Focus and Scope

Public Health Innnovation Conference focuses to attract, reviewing, and publishing high-quality original research that contributes to advancing public health science and using it as an important means to improve health quality worldwide.

This journal is committed to tackling the most pressing issues across all aspects of public health in rural areas of emerging and developing countries. We have a strong commitment to publishing original research articles that explore the topic from a broad array of academic disciplines, methodologies, and public health perspectives.

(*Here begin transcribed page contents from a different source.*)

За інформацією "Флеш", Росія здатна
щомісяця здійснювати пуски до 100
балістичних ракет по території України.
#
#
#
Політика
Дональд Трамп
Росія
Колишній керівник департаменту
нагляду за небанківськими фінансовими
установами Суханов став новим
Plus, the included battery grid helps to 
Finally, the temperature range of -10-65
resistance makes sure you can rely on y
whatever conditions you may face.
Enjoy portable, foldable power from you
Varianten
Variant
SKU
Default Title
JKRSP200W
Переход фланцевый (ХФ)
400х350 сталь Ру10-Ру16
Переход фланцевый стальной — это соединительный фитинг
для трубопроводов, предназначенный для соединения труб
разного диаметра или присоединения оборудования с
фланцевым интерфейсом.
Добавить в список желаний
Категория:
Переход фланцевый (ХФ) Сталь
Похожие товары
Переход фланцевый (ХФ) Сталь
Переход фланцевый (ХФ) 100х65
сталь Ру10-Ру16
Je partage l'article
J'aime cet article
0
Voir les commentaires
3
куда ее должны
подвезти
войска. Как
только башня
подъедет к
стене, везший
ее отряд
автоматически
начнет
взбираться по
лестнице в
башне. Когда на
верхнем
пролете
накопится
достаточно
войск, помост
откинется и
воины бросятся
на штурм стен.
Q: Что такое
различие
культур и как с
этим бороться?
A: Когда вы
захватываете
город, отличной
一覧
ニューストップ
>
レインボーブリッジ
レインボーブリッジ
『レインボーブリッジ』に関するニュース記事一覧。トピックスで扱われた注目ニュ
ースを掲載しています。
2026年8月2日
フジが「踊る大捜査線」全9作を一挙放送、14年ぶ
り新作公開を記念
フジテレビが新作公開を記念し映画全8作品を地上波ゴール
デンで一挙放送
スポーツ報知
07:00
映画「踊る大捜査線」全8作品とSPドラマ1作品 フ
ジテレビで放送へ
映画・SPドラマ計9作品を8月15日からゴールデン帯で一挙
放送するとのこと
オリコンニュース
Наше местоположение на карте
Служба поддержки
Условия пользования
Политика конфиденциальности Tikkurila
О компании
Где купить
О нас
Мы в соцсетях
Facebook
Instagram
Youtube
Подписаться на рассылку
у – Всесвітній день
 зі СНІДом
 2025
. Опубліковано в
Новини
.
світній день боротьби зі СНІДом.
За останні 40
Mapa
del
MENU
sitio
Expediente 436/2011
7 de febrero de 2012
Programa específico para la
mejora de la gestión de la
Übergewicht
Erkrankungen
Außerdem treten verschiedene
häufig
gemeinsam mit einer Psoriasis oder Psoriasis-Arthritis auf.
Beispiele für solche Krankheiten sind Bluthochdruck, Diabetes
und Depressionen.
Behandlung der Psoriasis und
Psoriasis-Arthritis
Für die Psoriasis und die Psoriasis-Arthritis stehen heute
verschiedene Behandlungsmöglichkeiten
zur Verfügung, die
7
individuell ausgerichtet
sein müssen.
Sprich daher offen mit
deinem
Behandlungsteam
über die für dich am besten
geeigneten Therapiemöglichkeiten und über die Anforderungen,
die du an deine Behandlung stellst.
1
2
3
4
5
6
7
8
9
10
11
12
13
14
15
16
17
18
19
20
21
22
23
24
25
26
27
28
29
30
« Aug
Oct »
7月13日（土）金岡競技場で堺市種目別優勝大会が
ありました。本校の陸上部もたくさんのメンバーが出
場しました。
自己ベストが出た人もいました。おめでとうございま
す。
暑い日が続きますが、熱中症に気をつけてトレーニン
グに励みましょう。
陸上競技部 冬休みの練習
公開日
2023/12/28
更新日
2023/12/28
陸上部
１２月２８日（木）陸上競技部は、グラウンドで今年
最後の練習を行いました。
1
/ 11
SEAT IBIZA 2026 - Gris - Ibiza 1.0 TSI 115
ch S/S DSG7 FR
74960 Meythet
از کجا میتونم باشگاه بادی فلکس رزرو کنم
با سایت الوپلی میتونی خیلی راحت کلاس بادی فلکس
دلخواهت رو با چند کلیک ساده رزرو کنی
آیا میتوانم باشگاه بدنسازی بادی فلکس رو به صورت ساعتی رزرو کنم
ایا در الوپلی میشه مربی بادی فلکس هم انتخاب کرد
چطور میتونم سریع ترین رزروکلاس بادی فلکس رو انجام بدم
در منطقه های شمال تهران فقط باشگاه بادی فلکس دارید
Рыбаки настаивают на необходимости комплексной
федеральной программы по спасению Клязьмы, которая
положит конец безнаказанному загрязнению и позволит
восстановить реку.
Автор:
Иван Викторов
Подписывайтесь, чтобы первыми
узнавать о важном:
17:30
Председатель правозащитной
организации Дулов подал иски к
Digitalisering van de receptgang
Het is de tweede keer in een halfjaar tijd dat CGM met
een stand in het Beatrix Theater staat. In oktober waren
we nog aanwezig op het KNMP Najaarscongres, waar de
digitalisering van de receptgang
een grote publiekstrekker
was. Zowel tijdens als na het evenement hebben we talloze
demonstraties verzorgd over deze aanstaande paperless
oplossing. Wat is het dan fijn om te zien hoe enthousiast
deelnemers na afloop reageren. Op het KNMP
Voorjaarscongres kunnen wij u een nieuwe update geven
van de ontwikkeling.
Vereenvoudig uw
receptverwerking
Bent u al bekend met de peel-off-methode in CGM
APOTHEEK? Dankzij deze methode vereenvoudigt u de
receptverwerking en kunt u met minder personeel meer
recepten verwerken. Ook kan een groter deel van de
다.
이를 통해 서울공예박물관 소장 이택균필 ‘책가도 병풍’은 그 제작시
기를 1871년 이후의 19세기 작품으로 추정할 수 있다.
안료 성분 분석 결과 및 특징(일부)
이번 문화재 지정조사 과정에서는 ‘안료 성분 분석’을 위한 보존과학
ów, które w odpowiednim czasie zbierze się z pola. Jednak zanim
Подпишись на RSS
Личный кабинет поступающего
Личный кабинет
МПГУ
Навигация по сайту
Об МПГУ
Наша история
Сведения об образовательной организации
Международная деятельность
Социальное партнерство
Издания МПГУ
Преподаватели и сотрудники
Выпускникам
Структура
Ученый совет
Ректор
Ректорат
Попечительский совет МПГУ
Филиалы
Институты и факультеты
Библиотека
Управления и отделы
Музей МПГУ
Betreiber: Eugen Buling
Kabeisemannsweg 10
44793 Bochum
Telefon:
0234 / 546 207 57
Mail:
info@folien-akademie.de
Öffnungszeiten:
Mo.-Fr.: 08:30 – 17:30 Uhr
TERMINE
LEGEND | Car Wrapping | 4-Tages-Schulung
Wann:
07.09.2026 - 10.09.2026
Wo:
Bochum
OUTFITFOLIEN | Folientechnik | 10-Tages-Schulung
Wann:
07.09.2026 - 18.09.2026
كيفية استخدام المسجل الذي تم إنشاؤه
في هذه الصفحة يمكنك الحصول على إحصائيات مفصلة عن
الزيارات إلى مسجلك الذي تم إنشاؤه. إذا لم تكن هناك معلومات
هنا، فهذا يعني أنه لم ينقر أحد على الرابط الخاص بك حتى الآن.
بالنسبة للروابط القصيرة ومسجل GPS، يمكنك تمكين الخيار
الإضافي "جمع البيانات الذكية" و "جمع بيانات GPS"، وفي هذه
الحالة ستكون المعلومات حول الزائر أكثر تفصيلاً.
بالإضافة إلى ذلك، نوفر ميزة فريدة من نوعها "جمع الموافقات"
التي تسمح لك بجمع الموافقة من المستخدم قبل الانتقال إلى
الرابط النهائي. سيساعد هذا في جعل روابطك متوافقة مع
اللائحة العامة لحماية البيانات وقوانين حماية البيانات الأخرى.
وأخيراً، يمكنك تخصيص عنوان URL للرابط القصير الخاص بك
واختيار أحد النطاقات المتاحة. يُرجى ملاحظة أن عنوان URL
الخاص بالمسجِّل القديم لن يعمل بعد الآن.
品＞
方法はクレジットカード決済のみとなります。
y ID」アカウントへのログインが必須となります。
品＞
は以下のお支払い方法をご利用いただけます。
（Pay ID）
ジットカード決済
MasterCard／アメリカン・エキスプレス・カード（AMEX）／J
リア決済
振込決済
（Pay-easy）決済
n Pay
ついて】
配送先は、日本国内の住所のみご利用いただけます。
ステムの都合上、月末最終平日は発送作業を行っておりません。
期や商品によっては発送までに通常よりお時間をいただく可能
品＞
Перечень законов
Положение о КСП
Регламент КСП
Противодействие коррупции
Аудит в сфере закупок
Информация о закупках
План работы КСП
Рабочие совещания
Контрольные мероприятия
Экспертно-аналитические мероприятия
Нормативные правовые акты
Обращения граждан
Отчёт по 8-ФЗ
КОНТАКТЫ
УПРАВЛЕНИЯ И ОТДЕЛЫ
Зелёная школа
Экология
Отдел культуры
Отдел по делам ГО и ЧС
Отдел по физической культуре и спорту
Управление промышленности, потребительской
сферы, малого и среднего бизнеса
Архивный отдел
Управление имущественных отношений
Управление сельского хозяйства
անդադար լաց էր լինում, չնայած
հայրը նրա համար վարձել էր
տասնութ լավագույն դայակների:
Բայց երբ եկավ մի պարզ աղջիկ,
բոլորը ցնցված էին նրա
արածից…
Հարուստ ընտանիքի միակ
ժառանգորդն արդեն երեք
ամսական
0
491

Public Health Innovation Conference receives manuscript encompassing a broad range of research scope in public health sciences such as:

  • Epidemiology research. This includes observation, surveillance, hypothesis‐testing analytic research methods, and experiments. Distribution refers to analysis according to the time, place, and classes of persons affected. Determinants are the physical, biological, social, cultural, and behavioral factors influencing health. Furthermore, health‐related states or events include diseases and injuries, causes of death, behavior such as the use of tobacco, reactions to preventive or therapeutic regimens, as well as provision and use of health services.
  • Public health nutrition. Subject areas include vitamins and minerals, dietary recommendation, obesity, and weight control, appetite, food intake, nutritional status, nutritional neurosciences, eating disorders, nutritional toxicities, immunology, food and nutrition policies and programs, overnutrition, malnutrition, macronutrients, micronutrients, prenatal nutrition, and antioxidants.
  • Health promotion and behavior. The core service elements related to health promotion are prevention of disease, injury, and illness, health education, anticipatory guidance, and parenting skill development, support that builds confidence, and is reassuring for mothers, fathers, and carers, as well as community capacity building.
  • Environmental health. Encompasses air quality, biosafety, disaster preparedness and response, climate change and its effects on health, and food safety, including in agriculture, transportation, food processing, wholesale and retail distribution, and sale, health housing, liquid waste disposal, such as city wastewater treatment plants and on-site wastewater disposals systems, namely septic tank systems and chemical toilets, medical waste management and disposal, safe drinking water, solid waste management, toxic chemical exposure whether in consumer products, housing, workplaces, air, water or soil, Vector control, including the control of mosquitoes, rodents, flies, cockroaches, and other animals that may transmit pathogens.
  • Health administration and policy. Subject areas include health service effectiveness, management, and re-design, evaluation of public health programs or interventions, public health governance and quality, audit of medical and other healthcare services, public health law and ethics, public health policy and comparisons, capacity in public health systems, implementation laws, and regulations that secure public health and safety, as well as community/organizational health issues.
  • Occupational health and safety. The key elements include protecting the safety of employees, contractors, students, and visitors, accidents and occupational hazards; regulations and standards of occupational safety, noise pollution control, industrial hygiene, radiological health, and nutrition worker, protection from illness resulting from the materials, processes, or procedures used in the workplace, hazardous materials management.